Given instruction
Please put every line of the material below into a JSON list of strings, one string per line, leaving out blank lines.

Material supplied
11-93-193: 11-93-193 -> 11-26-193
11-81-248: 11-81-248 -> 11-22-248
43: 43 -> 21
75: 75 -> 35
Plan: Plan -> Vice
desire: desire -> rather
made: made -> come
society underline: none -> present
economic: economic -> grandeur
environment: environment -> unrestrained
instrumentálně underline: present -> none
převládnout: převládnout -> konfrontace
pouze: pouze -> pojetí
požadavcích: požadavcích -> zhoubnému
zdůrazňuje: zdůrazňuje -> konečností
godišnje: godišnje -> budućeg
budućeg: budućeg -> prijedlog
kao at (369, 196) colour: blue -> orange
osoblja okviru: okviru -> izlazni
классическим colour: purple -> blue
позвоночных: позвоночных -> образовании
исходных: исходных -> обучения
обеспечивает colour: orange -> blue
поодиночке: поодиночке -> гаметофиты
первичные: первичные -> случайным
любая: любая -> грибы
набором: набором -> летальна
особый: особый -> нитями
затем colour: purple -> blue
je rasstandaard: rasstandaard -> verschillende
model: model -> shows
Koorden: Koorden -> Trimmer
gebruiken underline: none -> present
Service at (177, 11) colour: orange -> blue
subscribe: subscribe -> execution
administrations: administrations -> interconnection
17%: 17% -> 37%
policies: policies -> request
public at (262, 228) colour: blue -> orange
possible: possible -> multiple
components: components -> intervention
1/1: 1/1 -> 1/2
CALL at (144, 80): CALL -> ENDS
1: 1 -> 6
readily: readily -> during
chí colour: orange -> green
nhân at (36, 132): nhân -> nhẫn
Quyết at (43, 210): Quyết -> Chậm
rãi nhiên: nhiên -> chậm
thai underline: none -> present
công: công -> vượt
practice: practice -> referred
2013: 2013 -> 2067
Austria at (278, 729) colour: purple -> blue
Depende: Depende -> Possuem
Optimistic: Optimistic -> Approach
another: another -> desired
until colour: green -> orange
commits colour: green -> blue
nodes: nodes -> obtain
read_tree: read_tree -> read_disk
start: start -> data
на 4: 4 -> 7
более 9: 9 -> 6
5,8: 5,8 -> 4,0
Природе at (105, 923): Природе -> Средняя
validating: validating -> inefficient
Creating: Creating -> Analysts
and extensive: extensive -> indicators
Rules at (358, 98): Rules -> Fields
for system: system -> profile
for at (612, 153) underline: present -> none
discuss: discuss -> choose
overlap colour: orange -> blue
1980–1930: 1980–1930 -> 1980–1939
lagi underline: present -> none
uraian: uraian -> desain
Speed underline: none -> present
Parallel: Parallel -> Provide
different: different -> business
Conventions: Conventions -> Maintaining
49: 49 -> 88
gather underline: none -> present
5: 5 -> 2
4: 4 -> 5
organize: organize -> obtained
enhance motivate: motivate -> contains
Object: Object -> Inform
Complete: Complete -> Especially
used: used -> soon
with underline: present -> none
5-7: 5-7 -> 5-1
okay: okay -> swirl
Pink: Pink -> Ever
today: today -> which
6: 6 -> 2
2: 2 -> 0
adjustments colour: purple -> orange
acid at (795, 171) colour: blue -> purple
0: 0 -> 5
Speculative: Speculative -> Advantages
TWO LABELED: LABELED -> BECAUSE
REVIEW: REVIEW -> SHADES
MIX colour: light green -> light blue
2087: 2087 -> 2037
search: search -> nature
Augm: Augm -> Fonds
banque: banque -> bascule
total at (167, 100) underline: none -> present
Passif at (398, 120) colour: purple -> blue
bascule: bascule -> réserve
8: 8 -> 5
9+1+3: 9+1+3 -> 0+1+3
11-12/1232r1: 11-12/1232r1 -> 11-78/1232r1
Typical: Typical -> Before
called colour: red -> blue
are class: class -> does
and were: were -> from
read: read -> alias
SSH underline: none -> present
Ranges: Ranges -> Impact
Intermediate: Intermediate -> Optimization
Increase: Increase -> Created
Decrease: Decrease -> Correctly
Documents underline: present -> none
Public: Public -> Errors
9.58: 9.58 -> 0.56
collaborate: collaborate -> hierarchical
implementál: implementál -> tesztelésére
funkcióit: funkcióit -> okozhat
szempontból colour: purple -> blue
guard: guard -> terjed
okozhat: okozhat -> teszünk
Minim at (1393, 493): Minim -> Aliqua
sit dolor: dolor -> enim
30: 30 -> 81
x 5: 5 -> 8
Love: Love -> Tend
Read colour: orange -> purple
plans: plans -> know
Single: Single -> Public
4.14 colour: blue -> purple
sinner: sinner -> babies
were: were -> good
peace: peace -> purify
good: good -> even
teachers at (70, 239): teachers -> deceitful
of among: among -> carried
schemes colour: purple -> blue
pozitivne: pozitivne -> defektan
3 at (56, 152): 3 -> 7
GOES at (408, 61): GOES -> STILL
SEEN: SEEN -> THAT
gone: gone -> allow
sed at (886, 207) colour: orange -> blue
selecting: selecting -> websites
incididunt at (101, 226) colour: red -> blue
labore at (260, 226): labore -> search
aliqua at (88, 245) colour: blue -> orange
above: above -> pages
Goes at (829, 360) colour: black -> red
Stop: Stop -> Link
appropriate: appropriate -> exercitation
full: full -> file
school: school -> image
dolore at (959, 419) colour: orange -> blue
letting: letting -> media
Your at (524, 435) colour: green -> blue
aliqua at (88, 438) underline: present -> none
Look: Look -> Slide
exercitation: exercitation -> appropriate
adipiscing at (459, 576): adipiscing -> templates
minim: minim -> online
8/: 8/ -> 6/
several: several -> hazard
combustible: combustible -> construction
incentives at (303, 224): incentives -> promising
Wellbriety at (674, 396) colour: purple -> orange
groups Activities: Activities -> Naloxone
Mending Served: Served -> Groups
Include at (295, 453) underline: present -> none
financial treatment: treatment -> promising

Output of the task
[
  "11-93-193: 11-93-193 -> 11-26-193",
  "11-81-248: 11-81-248 -> 11-22-248",
  "43: 43 -> 21",
  "75: 75 -> 35",
  "Plan: Plan -> Vice",
  "desire: desire -> rather",
  "made: made -> come",
  "society underline: none -> present",
  "economic: economic -> grandeur",
  "environment: environment -> unrestrained",
  "instrumentálně underline: present -> none",
  "převládnout: převládnout -> konfrontace",
  "pouze: pouze -> pojetí",
  "požadavcích: požadavcích -> zhoubnému",
  "zdůrazňuje: zdůrazňuje -> konečností",
  "godišnje: godišnje -> budućeg",
  "budućeg: budućeg -> prijedlog",
  "kao at (369, 196) colour: blue -> orange",
  "osoblja okviru: okviru -> izlazni",
  "классическим colour: purple -> blue",
  "позвоночных: позвоночных -> образовании",
  "исходных: исходных -> обучения",
  "обеспечивает colour: orange -> blue",
  "поодиночке: поодиночке -> гаметофиты",
  "первичные: первичные -> случайным",
  "любая: любая -> грибы",
  "набором: набором -> летальна",
  "особый: особый -> нитями",
  "затем colour: purple -> blue",
  "je rasstandaard: rasstandaard -> verschillende",
  "model: model -> shows",
  "Koorden: Koorden -> Trimmer",
  "gebruiken underline: none -> present",
  "Service at (177, 11) colour: orange -> blue",
  "subscribe: subscribe -> execution",
  "administrations: administrations -> interconnection",
  "17%: 17% -> 37%",
  "policies: policies -> request",
  "public at (262, 228) colour: blue -> orange",
  "possible: possible -> multiple",
  "components: components -> intervention",
  "1/1: 1/1 -> 1/2",
  "CALL at (144, 80): CALL -> ENDS",
  "1: 1 -> 6",
  "readily: readily -> during",
  "chí colour: orange -> green",
  "nhân at (36, 132): nhân -> nhẫn",
  "Quyết at (43, 210): Quyết -> Chậm",
  "rãi nhiên: nhiên -> chậm",
  "thai underline: none -> present",
  "công: công -> vượt",
  "practice: practice -> referred",
  "2013: 2013 -> 2067",
  "Austria at (278, 729) colour: purple -> blue",
  "Depende: Depende -> Possuem",
  "Optimistic: Optimistic -> Approach",
  "another: another -> desired",
  "until colour: green -> orange",
  "commits colour: green -> blue",
  "nodes: nodes -> obtain",
  "read_tree: read_tree -> read_disk",
  "start: start -> data",
  "на 4: 4 -> 7",
  "более 9: 9 -> 6",
  "5,8: 5,8 -> 4,0",
  "Природе at (105, 923): Природе -> Средняя",
  "validating: validating -> inefficient",
  "Creating: Creating -> Analysts",
  "and extensive: extensive -> indicators",
  "Rules at (358, 98): Rules -> Fields",
  "for system: system -> profile",
  "for at (612, 153) underline: present -> none",
  "discuss: discuss -> choose",
  "overlap colour: orange -> blue",
  "1980–1930: 1980–1930 -> 1980–1939",
  "lagi underline: present -> none",
  "uraian: uraian -> desain",
  "Speed underline: none -> present",
  "Parallel: Parallel -> Provide",
  "different: different -> business",
  "Conventions: Conventions -> Maintaining",
  "49: 49 -> 88",
  "gather underline: none -> present",
  "5: 5 -> 2",
  "4: 4 -> 5",
  "organize: organize -> obtained",
  "enhance motivate: motivate -> contains",
  "Object: Object -> Inform",
  "Complete: Complete -> Especially",
  "used: used -> soon",
  "with underline: present -> none",
  "5-7: 5-7 -> 5-1",
  "okay: okay -> swirl",
  "Pink: Pink -> Ever",
  "today: today -> which",
  "6: 6 -> 2",
  "2: 2 -> 0",
  "adjustments colour: purple -> orange",
  "acid at (795, 171) colour: blue -> purple",
  "0: 0 -> 5",
  "Speculative: Speculative -> Advantages",
  "TWO LABELED: LABELED -> BECAUSE",
  "REVIEW: REVIEW -> SHADES",
  "MIX colour: light green -> light blue",
  "2087: 2087 -> 2037",
  "search: search -> nature",
  "Augm: Augm -> Fonds",
  "banque: banque -> bascule",
  "total at (167, 100) underline: none -> present",
  "Passif at (398, 120) colour: purple -> blue",
  "bascule: bascule -> réserve",
  "8: 8 -> 5",
  "9+1+3: 9+1+3 -> 0+1+3",
  "11-12/1232r1: 11-12/1232r1 -> 11-78/1232r1",
  "Typical: Typical -> Before",
  "called colour: red -> blue",
  "are class: class -> does",
  "and were: were -> from",
  "read: read -> alias",
  "SSH underline: none -> present",
  "Ranges: Ranges -> Impact",
  "Intermediate: Intermediate -> Optimization",
  "Increase: Increase -> Created",
  "Decrease: Decrease -> Correctly",
  "Documents underline: present -> none",
  "Public: Public -> Errors",
  "9.58: 9.58 -> 0.56",
  "collaborate: collaborate -> hierarchical",
  "implementál: implementál -> tesztelésére",
  "funkcióit: funkcióit -> okozhat",
  "szempontból colour: purple -> blue",
  "guard: guard -> terjed",
  "okozhat: okozhat -> teszünk",
  "Minim at (1393, 493): Minim -> Aliqua",
  "sit dolor: dolor -> enim",
  "30: 30 -> 81",
  "x 5: 5 -> 8",
  "Love: Love -> Tend",
  "Read colour: orange -> purple",
  "plans: plans -> know",
  "Single: Single -> Public",
  "4.14 colour: blue -> purple",
  "sinner: sinner -> babies",
  "were: were -> good",
  "peace: peace -> purify",
  "good: good -> even",
  "teachers at (70, 239): teachers -> deceitful",
  "of among: among -> carried",
  "schemes colour: purple -> blue",
  "pozitivne: pozitivne -> defektan",
  "3 at (56, 152): 3 -> 7",
  "GOES at (408, 61): GOES -> STILL",
  "SEEN: SEEN -> THAT",
  "gone: gone -> allow",
  "sed at (886, 207) colour: orange -> blue",
  "selecting: selecting -> websites",
  "incididunt at (101, 226) colour: red -> blue",
  "labore at (260, 226): labore -> search",
  "aliqua at (88, 245) colour: blue -> orange",
  "above: above -> pages",
  "Goes at (829, 360) colour: black -> red",
  "Stop: Stop -> Link",
  "appropriate: appropriate -> exercitation",
  "full: full -> file",
  "school: school -> image",
  "dolore at (959, 419) colour: orange -> blue",
  "letting: letting -> media",
  "Your at (524, 435) colour: green -> blue",
  "aliqua at (88, 438) underline: present -> none",
  "Look: Look -> Slide",
  "exercitation: exercitation -> appropriate",
  "adipiscing at (459, 576): adipiscing -> templates",
  "minim: minim -> online",
  "8/: 8/ -> 6/",
  "several: several -> hazard",
  "combustible: combustible -> construction",
  "incentives at (303, 224): incentives -> promising",
  "Wellbriety at (674, 396) colour: purple -> orange",
  "groups Activities: Activities -> Naloxone",
  "Mending Served: Served -> Groups",
  "Include at (295, 453) underline: present -> none",
  "financial treatment: treatment -> promising"
]